# How do you graph y=(x^2+4x)/(2x-1) using asymptotes, intercepts, end behavior?

Jul 18, 2018

Vertical asymptote: $x = 0.5$ , slant asymptote: $y = 0.5 x + 2.25$, y-intercept: $\left(0 , 0\right)$, x intercepts: $\left(0 , 0\right) , \left(- 4 , 0\right)$, End behavior: x -> -oo , y-> -oo),x -> oo , y-> oo,

#### Explanation:

$y = \frac{{x}^{2} + 4 x}{2 x - 1}$

Vertical asymptote : $2 x - 1 = 0 \therefore x = \frac{1}{2} \mathmr{and} x = 0.5$

$x \to {0.5}^{-} , y \to - \infty \mathmr{and} x \to {0.5}^{+} , y \to \infty$

Degrees of numerator and denominator are $2 \mathmr{and} 1$

Since degree of numerator is greater there is slant asymptote

which can be found by long division.

$y = 0.5 x + 2.25 + \left(\frac{2.25}{2 x - 1}\right) \therefore$ Slant asymptote is

$y = 0.5 x + 2.25$ . y intercept: putting $x = 0$ we get

$y = \frac{0 + 0}{0 - 1} = 0 \therefore$ y intercept is at $\left(0 , 0\right)$

x intercept: putting $y = 0$ we get

$\therefore 0 = \frac{{x}^{2} + 4 x}{2 x - 1} \mathmr{and} x \left(x + 4\right) = 0 \therefore x = 0 , x = - 4$

x intercept is at $\left(0 , 0\right) , \left(- 4 , 0\right)$

End behavior : degree is odd, leading co efficient is positive.
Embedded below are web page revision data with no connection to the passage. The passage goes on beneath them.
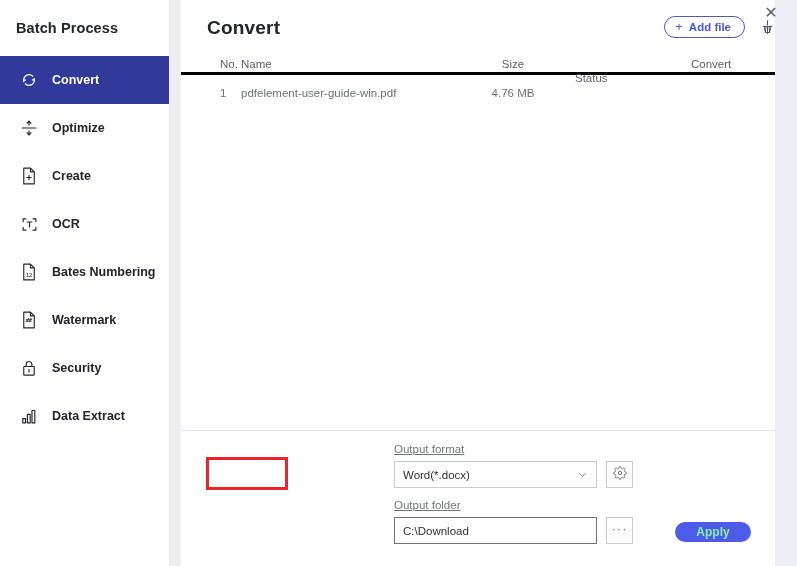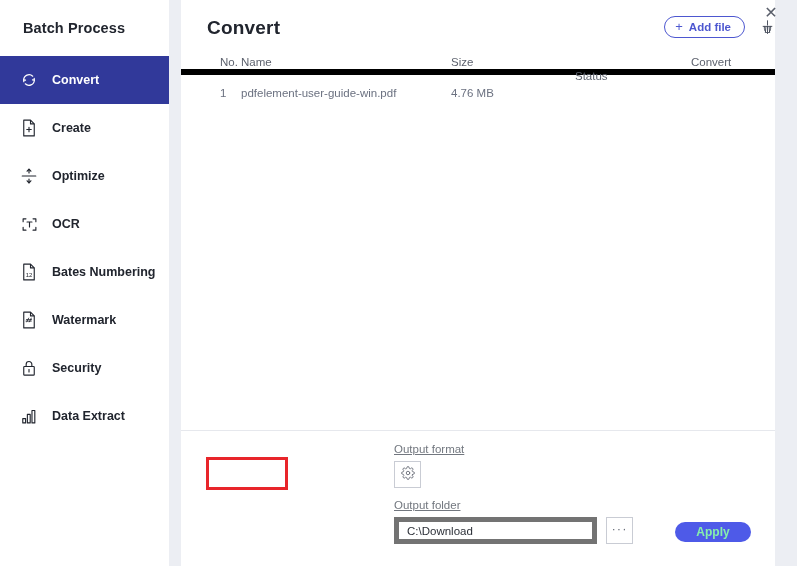--- a/index.html
+++ b/index.html
@@ -26,21 +26,21 @@
     left: 0; top: 0;
     width: 169px;
     height: 566px;
     background: #ffffff;
   }
 
   .brand {
     height: 56px;
     display: flex;
     align-items: center;
-    padding-left: 23px;
+    padding-left: 16px;
     text-align: center;
   }
   .brand-title {
     font-size: 14.5px;
     font-weight: bold;
     color: #21252e;
     letter-spacing: .1px;
   }
 
   .nav { padding-top: 0px; }
@@ -170,34 +170,34 @@
   .table-wrap {
     position: absolute;
     left: 0;
     top: 55px;
     right: 11px;
   }
   .tbl-head {
     display: flex;
     align-items: center;
     height: 20px;
-    border-bottom: 6px solid #000000;
+    border-bottom: 3px solid #000000;
     font-size: 11.5px;
     color: #5d626e;
   }
   .tbl-row {
     display: flex;
     align-items: center;
     height: 36px;
     font-size: 11.5px;
     color: #6b7180;
   }
   .c-no     { width: 60px; padding-left: 39px; }
   .c-name   { width: 210px; }
-  .c-size   { width: 124px; }
+  .c-size   { width: 124px; text-align: center; }
   .c-status { width: 116px; margin-top: 28px; }
   .c-action { width: 70px; }
 
   
   .divider {
     position: absolute;
     left: 0; right: 11px;
     top: 430px;
     height: 1px;
     background: #e6e8ed;
@@ -242,21 +242,21 @@
     right: 8px;
     top: 50%;
     transform: translateY(-50%);
     color: #767b86;
     display: flex;
   }
 
   .text-box {
     width: 203px;
     height: 27px;
-    border: 5px solid #737373;
+    border: 1px solid #737373;
     background: #ffffff;
     display: flex;
     align-items: center;
     padding-left: 8px;
     font-size: 11.5px;
     color: #2c3038;
   }
 
   .sq-btn {
     width: 27px;
@@ -320,40 +320,40 @@
             <path d="M4 12a8 8 0 0 1 13.6-5.7"></path>
             <path d="M4.2 14.6 4 11.8l2.8.5"></path>
             <path d="M19.8 9.4 20 12.2l-2.8-.5"></path>
           </svg>
         </span>
         <span class="nav-label">Convert</span>
       </div>
 
       <div class="nav-item">
         <span class="nav-icon">
-          <svg width="16" height="18" viewBox="0 0 20 24" fill="none" stroke="currentColor" stroke-width="1.5" stroke-linejoin="round">
-            <path d="M3 1.5h9l5 5v16H3z"></path>
-            <path d="M12 1.5v5h5"></path>
-            <path d="M10 11v6M7 14h6" stroke-linecap="round"></path>
-          </svg>
-        </span>
-        <span class="nav-label">Create</span>
-      </div>
-
-      <div class="nav-item">
-        <span class="nav-icon">
           <svg width="18" height="18" viewBox="0 0 24 24" fill="none" stroke="currentColor" stroke-width="1.6" stroke-linecap="round" stroke-linejoin="round">
             <path d="M3 12h18"></path>
             <path d="M12 3v5"></path>
               <path d="M9.5 5.6 12 3l2.5 2.6"></path>
             <path d="M12 21v-5"></path>
               <path d="M9.5 18.4 12 21l2.5-2.6"></path>
           </svg>
         </span>
         <span class="nav-label">Optimize</span>
+      </div>
+
+      <div class="nav-item">
+        <span class="nav-icon">
+          <svg width="16" height="18" viewBox="0 0 20 24" fill="none" stroke="currentColor" stroke-width="1.5" stroke-linejoin="round">
+            <path d="M3 1.5h9l5 5v16H3z"></path>
+            <path d="M12 1.5v5h5"></path>
+            <path d="M10 11v6M7 14h6" stroke-linecap="round"></path>
+          </svg>
+        </span>
+        <span class="nav-label">Create</span>
       </div>
 
       <div class="nav-item">
         <span class="nav-icon">
           <svg width="17" height="17" viewBox="0 0 24 24" fill="none" stroke="currentColor" stroke-width="1.6" stroke-linecap="round" stroke-linejoin="round">
             <path d="M3 8V4h4"></path>
               <path d="M21 8V4h-4"></path>
             <path d="M3 16v4h4"></path>
               <path d="M21 16v4h-4"></path>
             <path d="M8.5 8.5h7M12 8.5v7"></path>
@@ -454,20 +454,28 @@
       </div>
     </div>
 
     <div class="divider"></div>
 
     <div class="bottom">
 
       <div class="field-group fg-format">
         <span class="field-label">Output format</span>
         <div class="field-row">
+          <div class="select-box">
+            <span>Word(*.docx)</span>
+            <span class="chev">
+              <svg width="11" height="11" viewBox="0 0 24 24" fill="none" stroke="currentColor" stroke-width="2" stroke-linecap="round" stroke-linejoin="round">
+                <path d="M6 9l6 6 6-6"></path>
+              </svg>
+            </span>
+          </div>
           <div class="sq-btn">
             <span>
               <svg width="14" height="14" viewBox="0 0 24 24" fill="none" stroke="currentColor" stroke-width="1.6" stroke-linecap="round" stroke-linejoin="round">
                 <circle cx="12" cy="12" r="3"></circle>
                 <path d="M19.4 15a1.6 1.6 0 0 0 .3 1.8l.1.1a2 2 0 1 1-2.8 2.8l-.1-.1a1.6 1.6 0 0 0-1.8-.3 1.6 1.6 0 0 0-1 1.5V21a2 2 0 1 1-4 0v-.1A1.6 1.6 0 0 0 9 19.4a1.6 1.6 0 0 0-1.8.3l-.1.1a2 2 0 1 1-2.8-2.8l.1-.1a1.6 1.6 0 0 0 .3-1.8 1.6 1.6 0 0 0-1.5-1H3a2 2 0 1 1 0-4h.1A1.6 1.6 0 0 0 4.6 9a1.6 1.6 0 0 0-.3-1.8l-.1-.1a2 2 0 1 1 2.8-2.8l.1.1a1.6 1.6 0 0 0 1.8.3H9a1.6 1.6 0 0 0 1-1.5V3a2 2 0 1 1 4 0v.1a1.6 1.6 0 0 0 1 1.5 1.6 1.6 0 0 0 1.8-.3l.1-.1a2 2 0 1 1 2.8 2.8l-.1.1a1.6 1.6 0 0 0-.3 1.8V9a1.6 1.6 0 0 0 1.5 1H21a2 2 0 1 1 0 4h-.1a1.6 1.6 0 0 0-1.5 1z"></path>
               </svg>
             </span>
           </div>
         </div>
       </div>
For odd degree and positive leading coefficient the graph goes

down as we go left in $3$ rd quadrant and goes up as we go

right in $1$ st quadrant

Down ( As $x \to - \infty , y \to - \infty$),

Up ( As $x \to \infty , y \to \infty$),

graph{(x^2+4x)/(2 x-1) [-20, 20, -10, 10]} [Ans]